Tasks:
- 1) Extract the passage of the panhandling guide starting at "- Cup Jinglers." and ending at "way to know.".
- 2) Using the panhandling guide, decide whether each statement agrees with it: (a) Sign Holders often make their signs from torn-up cardboard. (b) Easy Engagers open with a direct request for bus fare. (c) The guide says story tellers are always lying. Answer yes or no for each, quoting the words of the guide that decide it.
- 3) Write what comes next in the panhandling guide, picking up after its last sentence.

Provided text:
....
Panhandling, while it serves as a glaring reminder of social inequality, detracts from one's city experience. I have assembled this homespun resource guide, which I call the "aggressive panhandling forum," to help you reflect on the types of panhandlers, responses, and avoidance strategies out there. If you have suggestions or other additions to the aggressive panhandling forum, please submit a comment on the article.
Aggressive Panhandling Forum: Passive Panhandlers
- Sign Holders. These are the classic, usually unobtrusive panhandlers who sport ragged signs, often on torn-up cardboard. They sit or stand in high traffic areas and wait for people to read their message and take pity. It's usually about losing a job or being a disabled vet, though sometimes you'll see bible quotes and other guilt-driven strategies.
- Cup Jinglers. By rattling the coins they have already collected (or the "starter" coins they use to make it look like other people have donated), these panhandlers tend to let their hands do the talking. Some cup jingles will shake their container toward you - even under your nose - to be sure that you notice.
Aggressive Panhandling Forum: Active Panhandlers
- Story Tellers. While these folks can be the most entertaining and diverse group of panhandlers, they're often the most frustrating to shake. Common stories include: how their car broke down and they need gas money, how they are trying to leave (or have already left) a domestic abuse situation, and (recently) how they lost everything in a hurricane or tornado. Of course, more inventive stories abound too. And it's entirely possible that some story tellers speak the truth, but there's no way to know.
- Direct Askers. These panhandlers get to the point with a question like: "Excuse me, can you spare a dollar?" or "Can you help me out with bus fare?"
- Easy Engagers. By using a simple, seemingly harmless question like "Do you have the time?", these panhandlers engage you in a brief conversation before morphing into a story teller or direct asker.
- Pamphleteer. These people will try to lure you in by "selling" a community publication they may have picked up for free. Or they'll offer you a pamphlet (often religious) and then proceed to panhandle. These people should not be confused with the legitimate press operations that employ the homeless in writing, printing, and selling a newsletter - often on public transit.
- Service Providers - Shrewd and attentive, these panhandlers prey on lost tourists and people in compromising situations, offering directions or perhaps a windshield squeegie job before asking for money. While the method is somewhat laudable for its enterprising spin, it's still panhandling.
....
Exercise data:
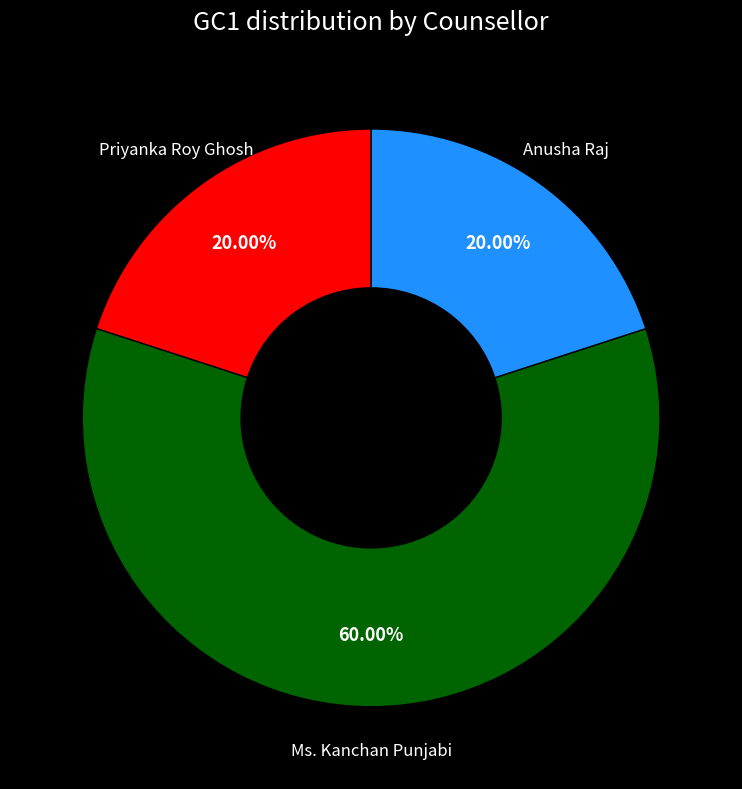

How many slices are in this pie chart?

3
....
Answers:
- 1)
- Cup Jinglers. By rattling the coins they have already collected (or the "starter" coins they use to make it look like other people have donated), these panhandlers tend to let their hands do the talking. Some cup jingles will shake their container toward you - even under your nose - to be sure that you notice.
Aggressive Panhandling Forum: Active Panhandlers
- Story Tellers. While these folks can be the most entertaining and diverse group of panhandlers, they're often the most frustrating to shake. Common stories include: how their car broke down and they need gas money, how they are trying to leave (or have already left) a domestic abuse situation, and (recently) how they lost everything in a hurricane or tornado. Of course, more inventive stories abound too. And it's entirely possible that some story tellers speak the truth, but there's no way to know.

- 2)
(a) Yes: "sport ragged signs, often on torn-up cardboard"
(b) No: "By using a simple, seemingly harmless question"
(c) No: "it's entirely possible that some story tellers speak the truth"

- 3)
Aggressive Panhandling Forum: Most Effective Responses
- The total ignore. This involves saying nothing and not even acknowledging the person's presence. It's the overall best strategy for sign holders and cup jinglers, and it often works for the more verbally oriented beggars too. That said, completely ignoring someone's existence (especially when they can tell you *did* notice them) is a tough assault on their human dignity. It may cause the panhandler to repeat their question, get louder, follow you, or blow up in anger that you've treated them as nonexistent. I've seen it happen a lot.
- The verbal "No." A flat, firm, direct "no" is often your best defense against panhandling. It's a clear, concise acknowledgement and denial at the same time. However, it should only be used for people who actually approach or engage you verbally. There's no reason to say "no" to a sign holder or a cup jingler unless they talk to you.
- The head-shake "No." I use this frequently. It lets the person know you saw or heard him/her but that you resist engagement.
Aggressive Panhandling Forum: Less Effective Responses
- "Sorry." Sometimes an apology seems gentler or more polite than "no" - and in many cases, it's fine. But on occasion, you'll encounter a panhandler who bristles at hearing "sorry" and will come back with a "you're not really sorry" comment or something more hostile.
- "I would help if I could" or "Not today." I avoid this type of reply entirely, as it allows for too many possible objections from the panhandler. Chances are that you indeed *could* help, and Pete the Panhandler will remind you of your more advantaged social position. Or he'll remember to ask you tomorrow!
- "You'd better leave me aloneā¦." I sometimes hear tourists and other apparently clueless people lodge mild threats against panhandlers. This is never prudent.
- "I don't have any cash on me." or "I only have my credit card." I watched people use these rejoinders and tried it myself once. Bad idea for several reasons. First, it implies that you would give the person money if it were accessible. Also, panhandlers are quite observant and often look for people who have just completed retail transactions. If they saw you with money twenty seconds ago or can hear the pile of change in your pocket, they may call you out on your lie, and then you've started more of a dialogue than you really want. And believe it or not, I once heard "Will you charge a sandwich for me?" in response to "I only have my credit card."
Aggressive Panhandling Forum: How to Avoid Panhandlers
An inevitable element of urban life, panhandling can never be completely avoided by city dwellers or visitors. However, you can do some things to reduce your profile or deter panhandlers from approaching you specifically:
- Fake a cell phone conversation, or have a real one.
- Wear headphones. Regardless of whether you have an iPod of other device turned on, the headphones can be an adequate deterrent.
- Don't make eye contact. If you lock eyes, even briefly, with a panhandler, s/he will almost definitely approach you.
- Don't futz with cash, jingle change, or carry money in your hand. This should be obvious.
- When waiting for transit or just standing idle, read something. If you aimlessly look around or zone out, you're just waiting to be approached.
- If you're in a new city, try not to look lost. While most urban dwellers, panhandlers included, can recognize tourists almost instantly, you can at least avoid the direction providers and some other active panhandlers if you walk confidently, avoid loud discussions about your destination, etc.
- Stay on the move. The more casually you linger, the more likely you are to be approached.
While the most persistent panhandlers will still approach you, these little tricks reduce the likelihood you'll be asked for money.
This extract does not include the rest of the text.